Le gouvernement tchadien a dénoncé, lundi, une incursion armée sur son territoire attribuée aux Forces de soutien rapide (FSR), l’une des factions en conflit au Soudan voisin. Cette opération aurait coûté la vie à sept soldats et fait plusieurs blessés dans l’Est du pays.
Dans un communiqué officiel, le ministre de la Communication et porte-parole du gouvernement, Gassim Chérif Mahamat, a affirmé que ces éléments armés « ont pris pour cibles les Forces de défense et de sécurité ainsi que des civils », provoquant également « d’importants dégâts matériels ». Il a rappelé que « ce n’est pas la première fois » que les belligérants soudanais violent la frontière, causant morts et destructions.
N’Djamena évoque par ailleurs « de multiples violations de l’espace aérien national » par l’armée soudanaise, des actes qualifiés d’« agressions intolérables » et de « violations graves, manifestes et répétées » de sa souveraineté.

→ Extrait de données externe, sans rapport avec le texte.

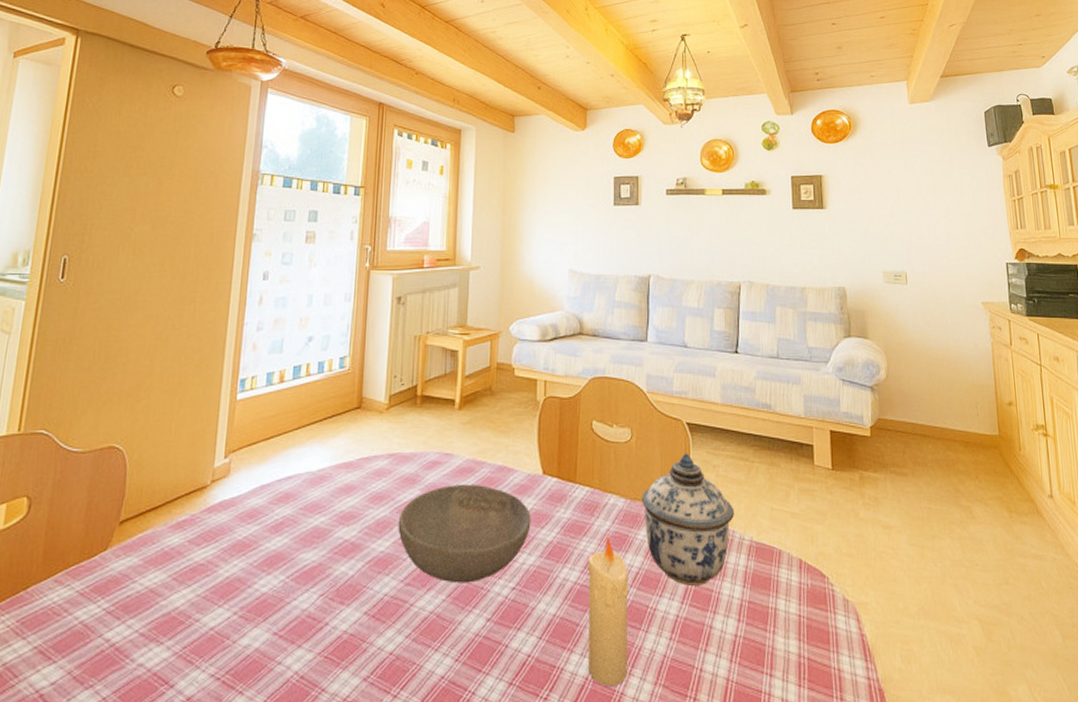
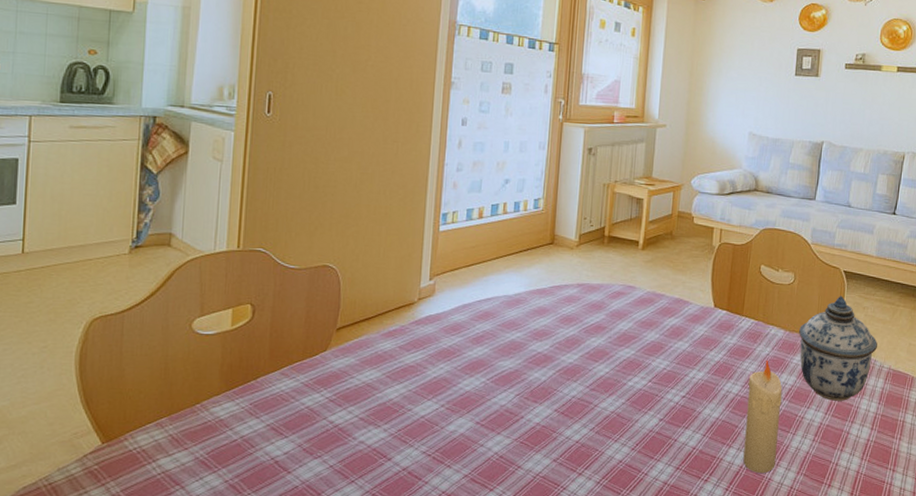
bowl: present [398,484,531,584] -> none [585,311,702,391]

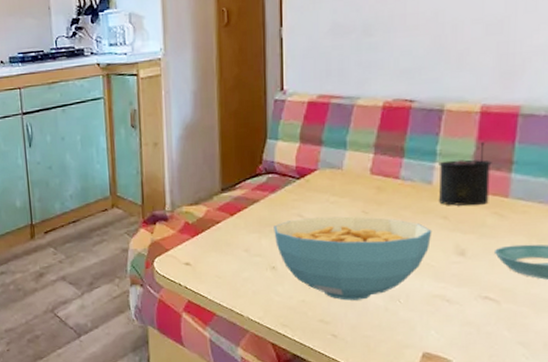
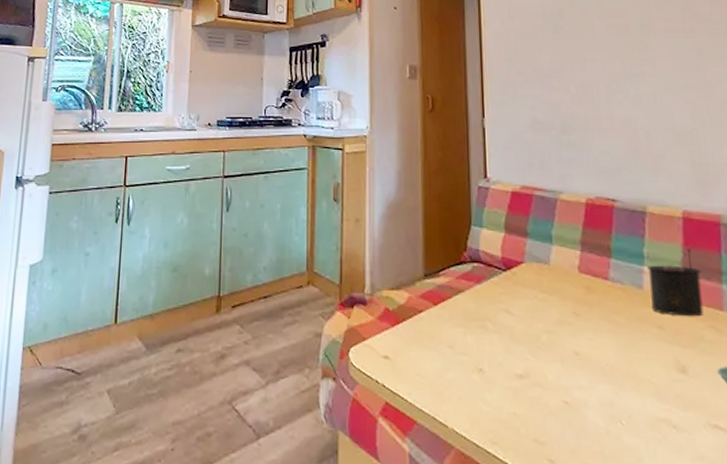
cereal bowl: present [274,216,432,301] -> none [480,315,649,418]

Face à ces événements, le Tchad a réaffirmé sa « stricte neutralité » dans le conflit soudanais et condamné « avec la plus extrême fermeté » ces attaques. « Le Tchad n’est partie prenante à aucun camp dans ce conflit et ne tolérera en aucune circonstance que cette guerre, exclusivement soudano-soudanaise, soit exportée sur son sol », a martelé le porte-parole.
Le gouvernement a lancé un ultime avertissement « solennel » aux auteurs de ces violences, prévenant que toute nouvelle agression « fera l’objet d’une riposte immédiate, vigoureuse et implacable ». Il a aussi demandé aux autorités soudanaises de cesser toute « propagande » susceptible d’attiser des tensions communautaires au Tchad.

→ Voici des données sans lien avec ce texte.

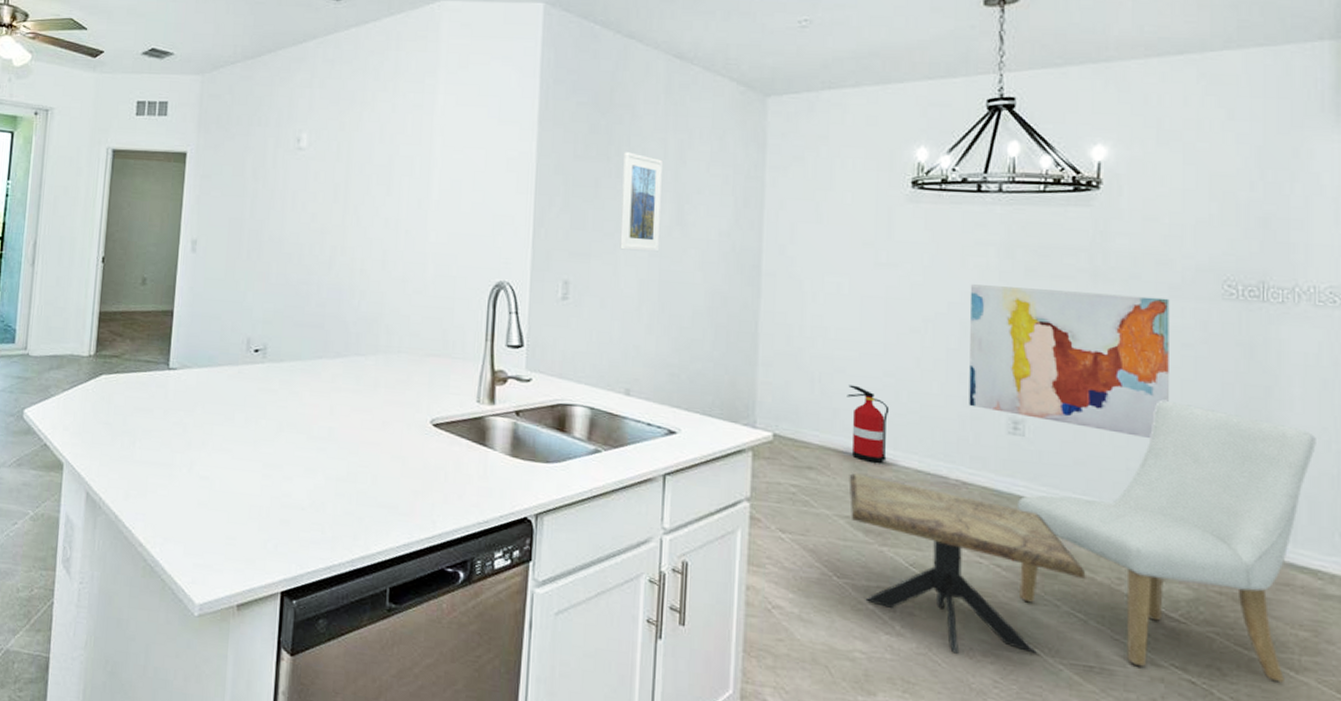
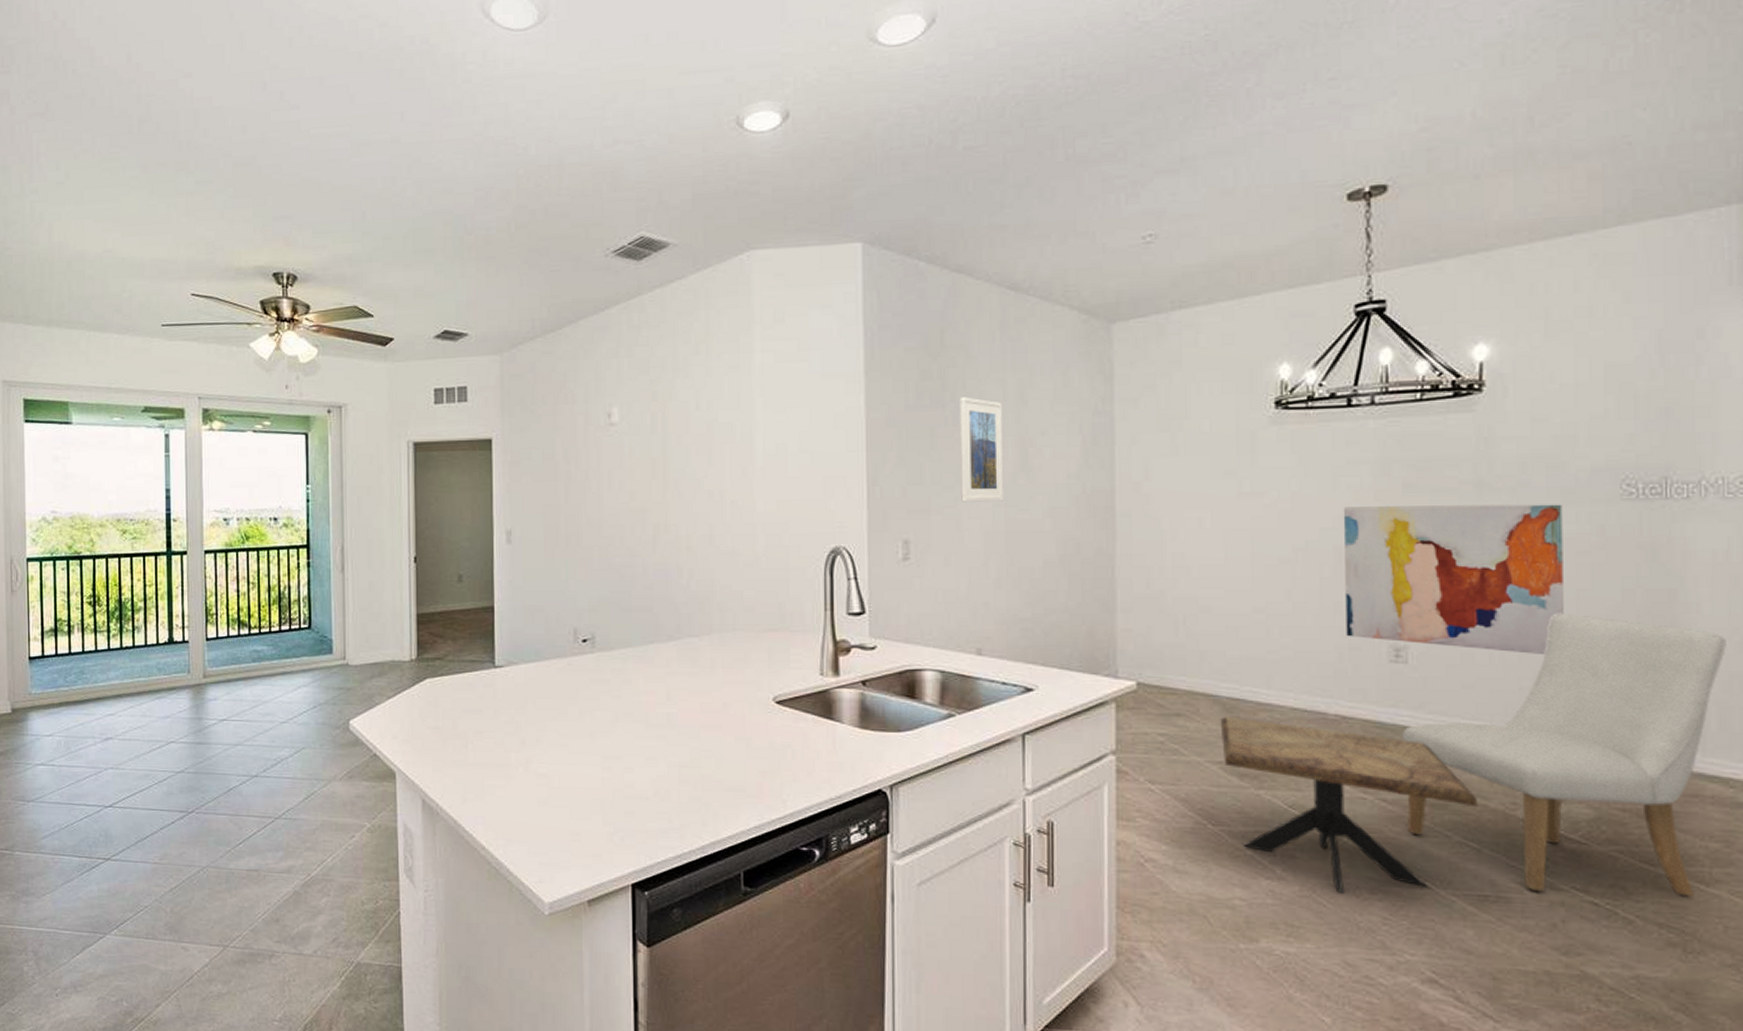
fire extinguisher: present [847,384,890,464] -> none [1214,624,1261,705]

Dans son communiqué, N’Djamena a présenté ses condoléances aux familles des militaires « tombés au champ d’honneur », assuré de son soutien aux blessés et affirmé que la situation était « totalement sous contrôle ». Les Tchadiens sont appelés à « la retenue et à la vigilance » face aux tentatives de manipulation et aux fausses informations.
Les autorités soudanaises n’ont pas encore réagi à ces accusations.